The goldfield at Croydon did not sustain its initial success. By the early 1900s its output had fallen considerably and after World War I when widespread mining diminished and the price of gold dropped, it was obvious that the field would not recover. It came to a virtual stop by 1925. The resultant loss in population saw the district redesignated as the Shire of Croydon in 1903–04, with the town becoming the centre of a pastoral district rather than a goldfield. The hospital did not always succeed in staying open and at times the matron had to deputise for a doctor. The last resident doctor was at the hospital in 1934. The Flying Doctor Service visited Croydon from Cloncurry holding a regular monthly clinic from 1953. Emergency dental services were also offered by them.

During the early 1980s, the hospital buildings were considered inadequate for modern hospital use and were threatened with demolition. At that time, the hospital reserve contained two large timber buildings, this ward building and the surgery/residence, and also a small corrugated iron morgue at the rear of the site. This building was then moved from the Hospital Reserve, at the south-western end of Sircom Street on the outskirts of the town, to the corner of Sircom and Brown Streets opposite the Club Hotel.

The building is now the responsibility of the Croydon Shire Council.

== Description ==
The former Croydon Hospital ward building is a single storey timber building on the western corner of Sircom and Brown Streets, Croydon. There is a timber picket fence around the property.

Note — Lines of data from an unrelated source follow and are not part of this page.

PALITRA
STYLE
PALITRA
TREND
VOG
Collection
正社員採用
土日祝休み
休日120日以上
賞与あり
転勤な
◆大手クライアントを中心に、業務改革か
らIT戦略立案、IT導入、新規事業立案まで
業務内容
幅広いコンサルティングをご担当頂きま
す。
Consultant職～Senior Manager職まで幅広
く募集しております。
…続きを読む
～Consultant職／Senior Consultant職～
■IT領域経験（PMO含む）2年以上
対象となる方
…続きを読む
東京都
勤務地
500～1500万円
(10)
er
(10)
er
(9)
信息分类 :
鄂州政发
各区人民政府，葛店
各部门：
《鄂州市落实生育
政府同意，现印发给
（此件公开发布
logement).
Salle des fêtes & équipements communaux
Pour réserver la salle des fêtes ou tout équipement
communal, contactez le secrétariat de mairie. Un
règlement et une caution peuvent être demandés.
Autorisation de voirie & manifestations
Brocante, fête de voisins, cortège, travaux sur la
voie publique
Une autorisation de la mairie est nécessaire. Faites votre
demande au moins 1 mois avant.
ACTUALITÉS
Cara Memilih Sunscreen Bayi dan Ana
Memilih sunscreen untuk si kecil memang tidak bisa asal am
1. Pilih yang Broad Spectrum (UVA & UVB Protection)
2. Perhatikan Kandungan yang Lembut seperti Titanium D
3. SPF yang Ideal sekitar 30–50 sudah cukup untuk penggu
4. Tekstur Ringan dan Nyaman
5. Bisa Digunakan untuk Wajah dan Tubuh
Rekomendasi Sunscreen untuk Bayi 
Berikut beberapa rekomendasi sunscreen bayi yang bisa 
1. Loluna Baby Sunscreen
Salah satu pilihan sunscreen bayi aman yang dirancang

The building is rectangular in plan with an encircling verandah, built in on the north-western side. It is raised on low stumps, those at the perimeter being timber and the remainder, steel. The hipped roof is clad with corrugated iron and has two roof ventilators on the ridge and new ogee gutters and acroteria.

The main entry is a through a porch with a curved corrugated iron roof on the verandah facing Brown Street. There are also stairs at the centre of the rear verandah, and at the southern corner. At the centre of each end is a pair of French doors into the hall.

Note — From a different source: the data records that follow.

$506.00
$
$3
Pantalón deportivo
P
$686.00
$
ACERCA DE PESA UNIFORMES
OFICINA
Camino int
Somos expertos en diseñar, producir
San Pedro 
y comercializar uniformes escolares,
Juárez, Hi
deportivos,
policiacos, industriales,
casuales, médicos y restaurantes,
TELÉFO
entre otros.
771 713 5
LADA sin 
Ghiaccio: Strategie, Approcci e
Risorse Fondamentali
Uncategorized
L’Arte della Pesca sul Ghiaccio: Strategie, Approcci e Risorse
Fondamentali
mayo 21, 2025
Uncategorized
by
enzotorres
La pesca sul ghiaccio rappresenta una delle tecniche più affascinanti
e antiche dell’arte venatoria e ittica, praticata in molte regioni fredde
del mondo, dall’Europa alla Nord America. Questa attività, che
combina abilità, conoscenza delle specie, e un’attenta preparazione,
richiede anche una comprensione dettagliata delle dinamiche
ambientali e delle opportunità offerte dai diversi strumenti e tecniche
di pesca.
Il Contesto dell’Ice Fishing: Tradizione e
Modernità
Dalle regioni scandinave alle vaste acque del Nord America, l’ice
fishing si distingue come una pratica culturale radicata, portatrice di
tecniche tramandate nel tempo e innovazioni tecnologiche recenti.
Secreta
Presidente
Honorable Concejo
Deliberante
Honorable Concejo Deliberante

The verandahs are about 3.7 m wide, with stop-chamfered posts, arched boarded valance, a handrail but no balustrade between the posts, and are unlined. The external walls have exposed timber framing, lined with 185 chamferboards. The Brown Street side wall has five casement windows, with 3-panes per sash and 2-pane toplights. The height of the sill of these windows alternates from floor level to sill level. Inside the hall, the walls and ceiling are lined with fibro sheet. The ceiling is raked up to the line of the collar tie.

The south-west verandah has been infilled with rooms, clad with external boarding and smaller casements, and internal vertically jointed boards.

At the rear are two sheds. The closest is a corrugated iron garage with two rooms. It has a gabled roof over two rooms with a lean-to roof over the garage. The rooms are clad in corrugated iron, with shutters opening to the outside and the inside. The doors to the rooms are boarded. There is also a recent metal-clad structure behind.

== Heritage listing ==
The former Croydon Hospital Ward was listed on the Queensland Heritage Register on 21 October 1992 having satisfied the following criteria.

The place is important in demonstrating the evolution or pattern of Queensland's history.

The former hospital building is important in illustrating the development of Croydon and district, reflecting the importance of the town and the size of the population when the gold field was at its peak.

The place is important because of its aesthetic significance.

Although relocated, the former hospital building, in its form, scale and materials, relates to the other surviving public buildings of Croydon, including the former town hall, the police station and residence and the Club Hotel, which define the visual character of the township.

The place has a strong or special association with a particular community or cultural group for social, cultural or spiritual reasons.

The former hospital ward building has had a long connection with the people of Croydon and the surrounding district as a focus for the provision of hospital services.